Rewrite the entries from the beginning through the line containing "சட்டங்களையோ", replacing "Transcribe" with "Write out" and changing nothing else. Omit the pictures from your version.

(begin)

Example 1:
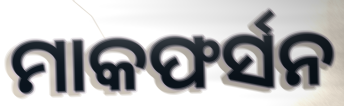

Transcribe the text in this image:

ମାକଫର୍ସନ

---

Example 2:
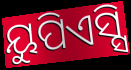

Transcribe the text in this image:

ୟୁପିଏସ୍ସି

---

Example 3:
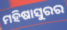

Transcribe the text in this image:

ମହିଷାସୁରର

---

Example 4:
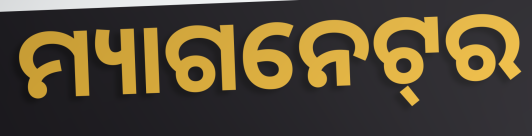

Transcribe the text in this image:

ମ୍ୟାଗନେଟ୍‌ର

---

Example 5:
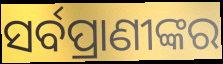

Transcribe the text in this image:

ସର୍ବପ୍ରାଣୀଙ୍କର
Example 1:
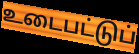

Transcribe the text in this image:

உடைபட்டுப்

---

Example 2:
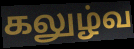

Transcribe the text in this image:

கலுழ்வ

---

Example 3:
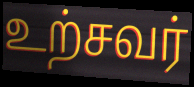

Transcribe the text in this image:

உற்சவர்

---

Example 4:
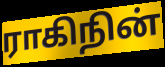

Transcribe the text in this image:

ராகிநின்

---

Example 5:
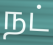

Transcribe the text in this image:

நட்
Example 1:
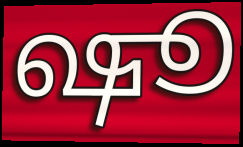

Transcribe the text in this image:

ஷூ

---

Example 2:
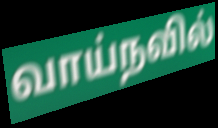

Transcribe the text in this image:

வாய்நவில்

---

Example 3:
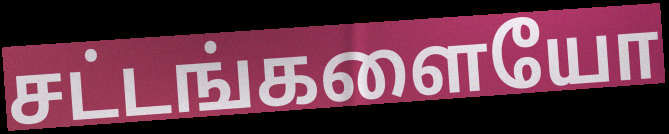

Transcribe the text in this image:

சட்டங்களையோ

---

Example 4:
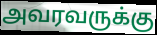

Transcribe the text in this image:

அவரவருக்கு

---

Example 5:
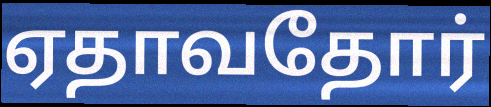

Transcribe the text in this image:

ஏதாவதோர்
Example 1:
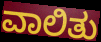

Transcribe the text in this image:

ವಾಲಿತು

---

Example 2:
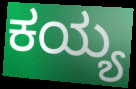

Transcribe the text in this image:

ಕಯ್ಯ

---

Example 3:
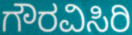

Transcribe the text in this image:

ಗೌರವಿಸಿರಿ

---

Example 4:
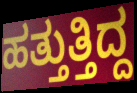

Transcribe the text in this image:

ಹತ್ತುತ್ತಿದ್ದ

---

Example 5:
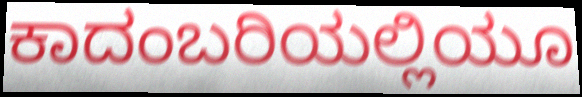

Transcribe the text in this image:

ಕಾದಂಬರಿಯಲ್ಲಿಯೂ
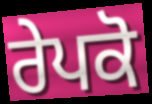
ਰੇਪਕੋ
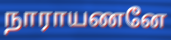
நாராயணனே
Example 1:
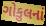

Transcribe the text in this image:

ગોકુલનાં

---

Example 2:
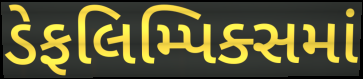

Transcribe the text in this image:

ડેફલિમ્પિક્સમાં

(end)

• The completed task:
Example 1:

Write out the text in this image:

ମାକଫର୍ସନ

---

Example 2:

Write out the text in this image:

ୟୁପିଏସ୍ସି

---

Example 3:

Write out the text in this image:

ମହିଷାସୁରର

---

Example 4:

Write out the text in this image:

ମ୍ୟାଗନେଟ୍‌ର

---

Example 5:

Write out the text in this image:

ସର୍ବପ୍ରାଣୀଙ୍କର
Example 1:

Write out the text in this image:

உடைபட்டுப்

---

Example 2:

Write out the text in this image:

கலுழ்வ

---

Example 3:

Write out the text in this image:

உற்சவர்

---

Example 4:

Write out the text in this image:

ராகிநின்

---

Example 5:

Write out the text in this image:

நட்
Example 1:

Write out the text in this image:

ஷூ

---

Example 2:

Write out the text in this image:

வாய்நவில்

---

Example 3:

Write out the text in this image:

சட்டங்களையோ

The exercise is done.